Pearls of Wisdom: Davide Scabin

The chef-proprietor of Combal Zero in Piemonte, northern Italy – a regular on the World’s 50 Best Restaurants list – is a pioneer of conceptual cooking.

My cooking is simple but there’s a study behind every single dish.The dish is always perfectly engineered – I need to have perfection on the plate.

The tongue acts in different ways depending on how you eat. You can eat a hamburger in a number of ways and it will be different depending on where you put the sauces. This is what my cooking is all about.

I taught food design at the University of Turin. I learnt you can change traditional dishes without altering their ingredients.

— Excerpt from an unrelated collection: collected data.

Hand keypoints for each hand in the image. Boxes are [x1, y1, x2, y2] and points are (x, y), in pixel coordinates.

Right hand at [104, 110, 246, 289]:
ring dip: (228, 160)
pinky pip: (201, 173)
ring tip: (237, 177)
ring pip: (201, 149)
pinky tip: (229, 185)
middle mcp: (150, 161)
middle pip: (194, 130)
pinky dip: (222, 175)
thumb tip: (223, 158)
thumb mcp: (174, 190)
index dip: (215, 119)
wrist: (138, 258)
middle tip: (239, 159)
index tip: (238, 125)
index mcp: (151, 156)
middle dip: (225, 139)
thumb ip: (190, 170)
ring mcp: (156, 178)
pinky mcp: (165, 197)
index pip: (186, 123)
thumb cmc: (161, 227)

Solitude has been a big influence on my life. I have never worked with any other big chefs. My inspirations have come from the big-name Italian and French chefs of the 1700s and 1800s.

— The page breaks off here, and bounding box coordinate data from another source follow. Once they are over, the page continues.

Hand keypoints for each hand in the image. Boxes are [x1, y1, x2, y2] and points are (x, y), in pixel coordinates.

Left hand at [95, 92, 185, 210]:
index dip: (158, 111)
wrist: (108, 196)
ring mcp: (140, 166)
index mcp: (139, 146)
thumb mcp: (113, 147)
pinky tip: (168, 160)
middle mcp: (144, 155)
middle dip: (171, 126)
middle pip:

I’m probably more well-known abroad than in Italy. I like to try things that don’t yet exist and people don’t understand this. In Italy everyone is used to eating very well. It is not that they are unadventurous, but they look at me with some suspicion.

Tradition is important but you can reposition it. You don’t have to be constrained by tradition when you cook.

I don’t mean to be presumptuous but I believe my colleagues will start thinking about new things like I do. I’m not influencing with recipes but with new philosophies.

I don’t like the term molecular gastronomy. It has been used in the wrong way. Molecular can be taking a pan with butter and frying an egg in it.

If you don’t take the risk to do it wrong you don’t expose your soul.

I look at vegetables like a material rather than food. I like to put textures onto a plate.

My favourite ingredients are stock,eggs and foie gras. I don’t like cumin.

I have changed my point of view on dried pasta. I had never considered cooking dried pasta before but I am now thinking about it as a new material.

Some of the new dishes at Combal Zero use the same concepts as 10 years ago but are applied in a new way. The menu also has a vintage section.

Many UK people don’t believe in the potential of their own cuisine. They don’t think it is interesting, but it is.

I don’t have a favourite dish but my flagship creation is the Cyber Egg (egg yolks and caviar wrapped in a plastic shell ands erved with a scalpel). It was the start of thinking about the design of a dish as well as the product.

I have all the usual kitchen equipment but I also like to build my own. The plastic cylinders I use for certain dishes are all custom-made.

The raw materials in the Amazon will soon become more popular.

It is a very positive moment for Italian cooking, we have rediscovered our food culture. Five years ago Italian restaurants were following Spanish trends – nobody would have cooked a pasta or rice dish at a chefs’ congress, but we have rediscovered the potential in our traditions.

Canned food interests me. Whenever I go to a new country I visit the supermarket and see what’s new in the canned aisle.

Nature is one of the best designers in the world. But I find inspiration from many places and things.

There is always a way to improve. In 10 years’ time I hope I can look back and say I have been able to apply new formats in food. And not just in fine dining but at the cheaper end as well.

I was a big fan of Steve Jobs. I admire his creativity.

If you want to be a successful chef you need passion, passion and passion. You need to know the techniques but also to transmit your soul to your dishes, and to the customers, and be able to communicate this successfully.